[Reading text — start]
Downside of Data
When there’s too much Big Data, the time to derive value and the cost for storing and processing Big Data can be significant, and companies are discovering that unstructured Big Data is difficult to work with.
For industrial IoT applications, we recommend a different approach:
- First, identify the desired business outcomes from the data
- Then, leverage the knowledge of domain experts to select the most likely data that drives these business outcomes
- Finally, match the appropriate data processing and analytics to processing data for business value
In this scenario, the role of domain experts in identifying and contextualizing data in industrial systems is as important as the role of data scientists in industrial IoT.
This is a simplified version of how Big Data becomes Smart Data.
Transforming Raw Data into Smart Data
In general, there are three levels of data processing:
- Device: Simple limit checking can provide useful insights into a device’s operation.
- System: Derive insights such as tension in a paper web that’s likely to result in a web break in a few cycles.
- Enterprise: Selected contextualized data, or Smart Data, from the OT environment can be analyzed and combined with data from the other parts of the enterprise to develop data mash ups or dashboards that deliver actionable insights.
Analytics and AI/machine learning at each of these levels can optimize processes and operations in industrial plants to deliver more productivity.
What’s Next
Big Data in industrial IoT applications will increasingly get replaced with Smart Data.
Industrial IoT solutions will leverage the scalable computing available at the device, system and enterprise levels to implement solutions that deliver business value such as descriptive, diagnostic, predictive and prescriptive analytics at the Edge and in the Cloud.
Therefore, it will become even more important for companies to use a combination of Smart Data, scalable analytics and Big Data for business outcomes.
[Reading text — finish]
[Study material — start]
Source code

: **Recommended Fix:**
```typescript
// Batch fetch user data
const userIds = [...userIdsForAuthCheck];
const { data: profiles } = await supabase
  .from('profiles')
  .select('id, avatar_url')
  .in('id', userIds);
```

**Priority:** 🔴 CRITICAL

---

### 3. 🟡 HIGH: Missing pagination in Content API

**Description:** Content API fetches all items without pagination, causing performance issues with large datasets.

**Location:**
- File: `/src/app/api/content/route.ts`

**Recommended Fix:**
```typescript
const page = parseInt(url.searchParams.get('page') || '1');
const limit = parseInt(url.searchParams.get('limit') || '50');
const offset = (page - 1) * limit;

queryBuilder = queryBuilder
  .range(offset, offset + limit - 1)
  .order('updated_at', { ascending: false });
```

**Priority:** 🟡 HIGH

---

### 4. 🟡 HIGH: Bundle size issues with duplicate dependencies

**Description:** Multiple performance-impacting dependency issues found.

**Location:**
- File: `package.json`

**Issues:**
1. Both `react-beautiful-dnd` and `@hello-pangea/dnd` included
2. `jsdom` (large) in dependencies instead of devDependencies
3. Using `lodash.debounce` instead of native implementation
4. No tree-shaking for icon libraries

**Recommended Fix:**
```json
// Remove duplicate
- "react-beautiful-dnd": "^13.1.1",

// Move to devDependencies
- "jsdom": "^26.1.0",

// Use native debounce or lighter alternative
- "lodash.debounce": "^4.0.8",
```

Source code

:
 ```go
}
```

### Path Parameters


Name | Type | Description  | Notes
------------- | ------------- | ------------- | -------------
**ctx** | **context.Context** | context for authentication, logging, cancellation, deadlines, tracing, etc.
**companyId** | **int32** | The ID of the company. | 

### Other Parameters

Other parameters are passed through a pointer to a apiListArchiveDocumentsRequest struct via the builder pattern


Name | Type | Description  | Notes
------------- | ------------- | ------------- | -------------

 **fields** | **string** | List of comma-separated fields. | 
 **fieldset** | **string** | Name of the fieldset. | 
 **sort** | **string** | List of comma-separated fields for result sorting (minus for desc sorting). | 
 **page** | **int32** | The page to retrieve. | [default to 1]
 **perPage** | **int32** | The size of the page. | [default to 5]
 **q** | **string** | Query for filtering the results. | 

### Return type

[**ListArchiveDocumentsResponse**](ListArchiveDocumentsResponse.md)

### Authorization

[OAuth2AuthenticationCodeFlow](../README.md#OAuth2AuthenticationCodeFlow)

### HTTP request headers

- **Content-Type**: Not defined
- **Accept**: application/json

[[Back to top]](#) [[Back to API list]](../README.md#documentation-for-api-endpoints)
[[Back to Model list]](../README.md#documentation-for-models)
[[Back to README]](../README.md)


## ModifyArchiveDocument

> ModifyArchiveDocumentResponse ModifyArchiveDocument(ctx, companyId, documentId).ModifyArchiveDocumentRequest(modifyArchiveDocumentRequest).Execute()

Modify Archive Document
[Study material — finish]
**Activity**
Copy the stretch of the text on Smart Data from "Transforming Raw Data" through "deliver more productivity.", word for word.

**Answer to the exercise**
Transforming Raw Data into Smart Data
In general, there are three levels of data processing:
- Device: Simple limit checking can provide useful insights into a device’s operation.
- System: Derive insights such as tension in a paper web that’s likely to result in a web break in a few cycles.
- Enterprise: Selected contextualized data, or Smart Data, from the OT environment can be analyzed and combined with data from the other parts of the enterprise to develop data mash ups or dashboards that deliver actionable insights.
Analytics and AI/machine learning at each of these levels can optimize processes and operations in industrial plants to deliver more productivity.